Elle a failli s'y briser. Proche du burn-out à un moment, elle a pris du recul — quitté temporairement les lieux, laissé la maison principale aux gestionnaires, soufflé. Puis quelque chose l'a rappelée. Ses animaux. Ses hôtes. Le sentiment, progressivement, qu'elle donnait moins d'elle-même en étant absente qu'en étant là, pleinement. Elle est revenue. Pas pour tout faire — mais pour garder ce qui compte vraiment : le contact humain, l'échange sincère, la présence. Les tâches quotidiennes peuvent être déléguées. Ce qu'elle apporte, elle, ne se délègue pas.

Toutes les remarques sont prises en compte. Rien n'est laissé au hasard. Et c'est cette attention constante — ce perfectionnisme du cœur — qui fait de La Careza ce qu'elle est.

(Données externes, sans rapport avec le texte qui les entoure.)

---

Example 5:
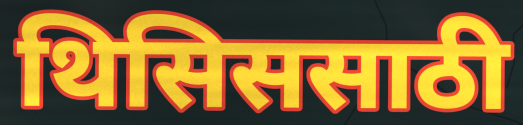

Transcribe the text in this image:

थिसिससाठी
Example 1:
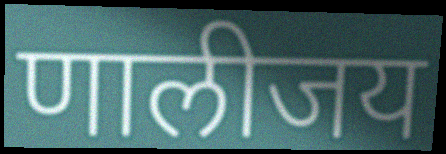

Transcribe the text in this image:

णालीजय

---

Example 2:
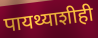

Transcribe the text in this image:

पायथ्याशीही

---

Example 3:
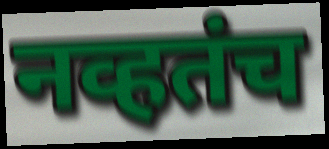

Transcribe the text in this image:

नव्हतंच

Portrait d'une femme singulière
Pardonner oui. Oublier non
Laurence se dit rationnelle. Et elle l'est — visionnaire, pragmatique, capable d'analyser une situation avec une lucidité déconcertante. Mais elle est aussi d'une sensibilité vive, à fleur de peau : ce qui la touche, qu'il s'agisse d'une beauté ou d'une blessure, la traverse entièrement. Elle ne s'en excuse pas. C'est la même profondeur qui fait la qualité de son accueil et l'authenticité de ses liens.
Elle aime le jazz. Pas par posture — par tempérament. Cette musique qui improvise sur une structure, qui invente dans l'instant sans jamais perdre le fil, lui ressemble. Elle avance à l'oreille autant qu'à la partition. Et comme les musiciens de jazz qui travaillent mieux à certaines heures où le monde se tait, Laurence fonctionne par éclats d'énergie et de lucidité — le sommeil léger, l'esprit toujours légèrement en éveil, productif quand il se pose enfin sur quelque chose qui l'absorbe vraiment.

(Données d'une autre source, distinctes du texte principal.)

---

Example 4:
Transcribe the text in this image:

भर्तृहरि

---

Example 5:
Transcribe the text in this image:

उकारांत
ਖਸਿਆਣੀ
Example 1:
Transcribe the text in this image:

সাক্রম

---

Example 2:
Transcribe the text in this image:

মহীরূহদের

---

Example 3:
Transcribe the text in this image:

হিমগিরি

Sa philosophie, elle la porte dans ses actes plus que dans ses mots. Elle fait penser à cette formule d'Albert Camus : « Au milieu de l'hiver, j'appris enfin qu'il y avait en moi un invincible été. » Quelque chose d'indestructible, découvert précisément au cœur de la difficulté — c'est exactement cela, Laurence.

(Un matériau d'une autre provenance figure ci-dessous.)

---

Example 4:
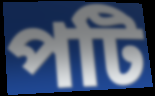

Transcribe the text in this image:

পটি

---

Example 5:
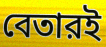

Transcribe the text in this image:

বেতারই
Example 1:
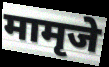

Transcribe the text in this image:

मामृजे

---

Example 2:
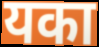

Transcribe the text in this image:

यका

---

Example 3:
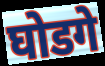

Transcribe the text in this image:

घोडगे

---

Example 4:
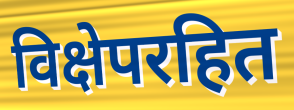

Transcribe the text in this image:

विक्षेपरहित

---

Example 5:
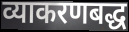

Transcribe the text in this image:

व्याकरणबद्ध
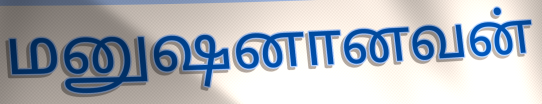
மனுஷனானவன்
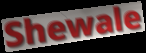
Shewale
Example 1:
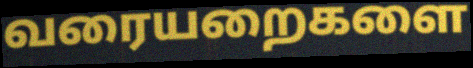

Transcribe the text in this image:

வரையறைகளை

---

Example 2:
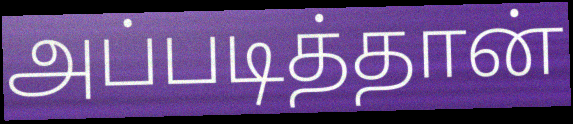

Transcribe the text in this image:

அப்படித்தான்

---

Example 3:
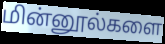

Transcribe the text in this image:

மின்னூல்களை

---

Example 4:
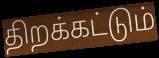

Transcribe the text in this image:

திறக்கட்டும்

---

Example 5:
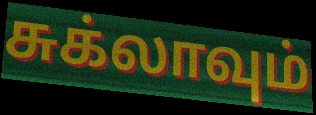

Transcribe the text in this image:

சுக்லாவும்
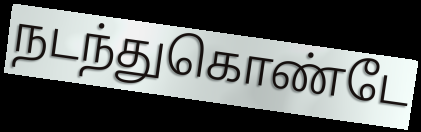
நடந்துகொண்டே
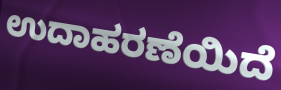
ಉದಾಹರಣೆಯಿದೆ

La décoration, c'est là peut-être le cœur secret de La Careza. Ce qui l'anime vraiment, ce qui donne à la finca son âme particulière. Aucun objet n'y a sa place s'il n'a pas une histoire. Et l'histoire la plus intime de toutes est peut-être celle du tableau de la marquise de la Rocheblin — son arrière-grand-mère, châtelaine d'un autre temps, dont la légende familiale garde pudiquement les détails les plus savoureux. De cette ancêtre fastueuse, Laurence a hérité quelque chose d'essentiel : le goût du beau, le sens du lieu, et l'idée qu'une maison doit avoir une âme.

La Careza, c'est son château en Espagne — au sens propre comme au sens rêvé. Et le cottage baptisé La Rocheblin est à la fois un clin d'œil et un hommage discret à cette lignée qui, quelque part, l'a précédée ici.
Elle est ce qu'on appelle une personnalité attachante — pas d'une manière lisse ou calculée, mais de la façon dont le sont les êtres un peu sauvages, ceux qui portent quelque chose d'intact en eux, de non domestiqué. La Careza lui ressemble : légèrement hors du monde, difficile à trouver sur une carte, mais inoubliable une fois qu'on y est allé. Et au cœur de tout ça — un grand cœur. Tout simplement.
Elle a tout quitté pour comprendre quelque chose que beaucoup cherchent toute leur vie. Et quelque part sur une colline de Mijas, entourée d'animaux libres et d'hôtes reconnaissants, les mains dans la décoration et les yeux tournés vers le prochain départ, elle l'a trouvé. Et comme le dit si bien Albert Camus «Au milieu de l'hiver, j'appris enfin qu'il y avait en moi un invincible été.»